Sometimes I’d even get a jolt of adrenaline I could palpably feel when I saw a child fall or get injured in any way. I had to learn to work through it, because while it is my place to keep my children safe, it’s not my place to keep them from experiencing the world.
But there are things I can’t watch. I have spine issues, predominantly in my neck, but not exclusively. I’ve had two spinal fusions and a host of other things done to try and alleviate the myalgia, neuralgia and pain I have. I’ve had good years and bad years. There are good days and bad days and sometimes there are even good hours and bad hours.

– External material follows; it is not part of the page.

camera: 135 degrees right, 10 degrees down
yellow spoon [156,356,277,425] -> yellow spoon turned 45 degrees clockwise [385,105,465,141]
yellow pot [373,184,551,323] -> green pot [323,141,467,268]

We don’t know when the injury happened to my neck but it appears it was broken at some point when I was a child and then healed wrong.

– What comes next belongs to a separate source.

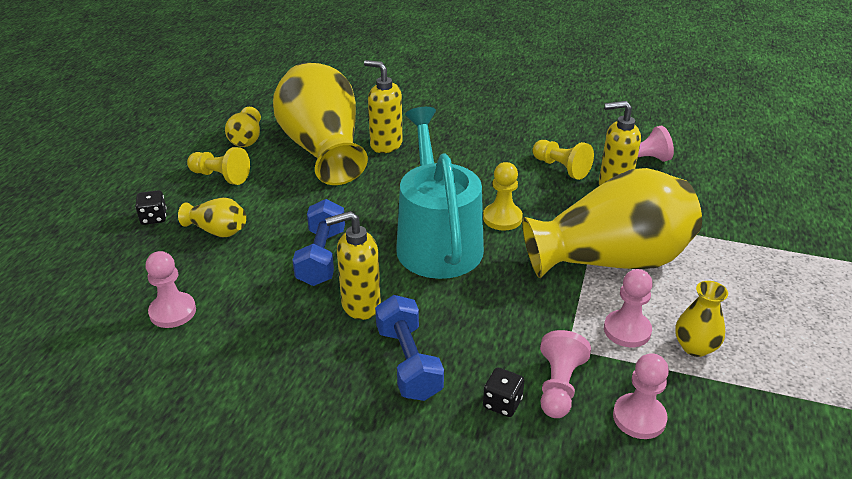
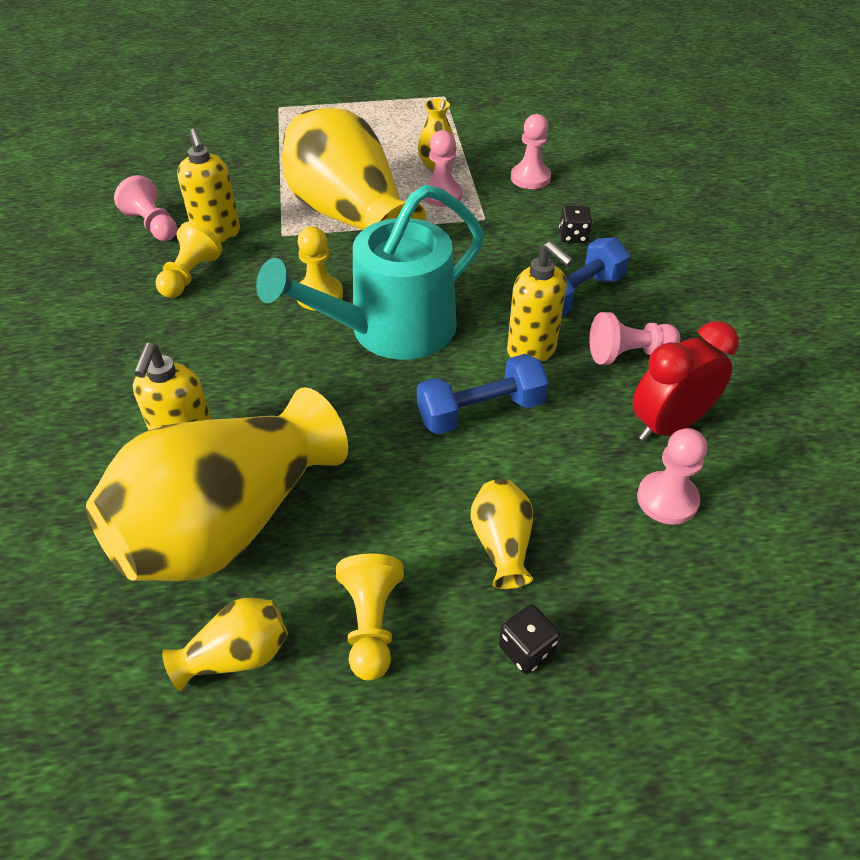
camera: 115 degrees left, 10 degrees up
pink pawn [540,330,591,418] -> pink pawn moved to [589,312,680,365]
none -> red clock [633,321,739,441]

My parents would have never let me go untreated if we had known—but none of us knew. I remember as an early teen, sometime after stopping competitive gymnastics, starting to crack my neck a lot. When. I was in college it was worse and then when I was a co-op at IBM my manager sent me to a chiropractor who did an x-ray and told me my neck was straight, not curved like it should be. Since that time I’ve been working to try and alleviate or mitigate what I can with my spine.

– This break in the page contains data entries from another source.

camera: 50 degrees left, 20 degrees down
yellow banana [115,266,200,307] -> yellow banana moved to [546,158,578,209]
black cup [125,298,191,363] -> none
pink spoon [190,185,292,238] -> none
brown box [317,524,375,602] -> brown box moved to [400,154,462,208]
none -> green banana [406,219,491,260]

What happened to cause it? I don’t know, we’ve speculate on many things but I have the highest suspicion it was close to the end of my gymnastics years when I did a roundoff back handspring tuck and for some reason pulled it at the last second. I fell on the right side of my face and I saw my feet over my left shoulder. But who knows at this point. It’s only recollection and supposition.
There are a few things I can’t watch though—my son doing roundoff back tucks is one of them. We were at tumbling on Sunday and I realized Zak was going to have my son practice his back tucks on 12” foam mats. But I couldn’t watch. I grabbed my laptop, told my husband I couldn’t do it and went to the car for the rest of the hour.
Could my son break his neck? Yes. But he’s trained with his instructor and hasn’t been asked to do it until he knew what he was doing. Chances are very low. I couldn’t put my fears onto my son. It wasn’t fair. He has to live his life and shouldn’t be hampered by what shaped my life.
After the lesson, Zak sent me a video of my son doing his roundoff back tuck. I must have watched it ten times; I was so proud. I wasn’t scared because I knew he was successful in the video. He’s pretty good for a seven-year-old.
The Big Boy Update: I had a brief conversation with my son’s integrative therapist (her name is Liz) with my husband on the phone today. We’re going to talk more. Figuring out what motivation to do (or not do) things with my son has been a trick. We may have to have him skip after school activities and playing with friends if he’s not able to complete work at school. I’m hoping just the thought of working after he gets home on more school work will help him work while he’s at school. And don’t get me wrong, this isn’t additional work. It’s him taking three hours at school to get something done that should have taken him twenty minutes—and distracting the other students while he isn’t working. Hopefully we’ll figure out a good plan that works for him. Once he gets some confidence back I hope his anxiety will subside.
The Tiny Girl Chronicles: My daughter has had one of her front top teeth loose for some time. It did that thing my son’s front teeth did as it became more loose: it pushed over on top of the other front tooth, looking odd. My daughter wanted the tooth out, badly. She worked on it for almost an hour this morning until it fell out. She wanted to put the tooth in a bag, saying the only person she wanted to touch the tooth was the tooth fairy.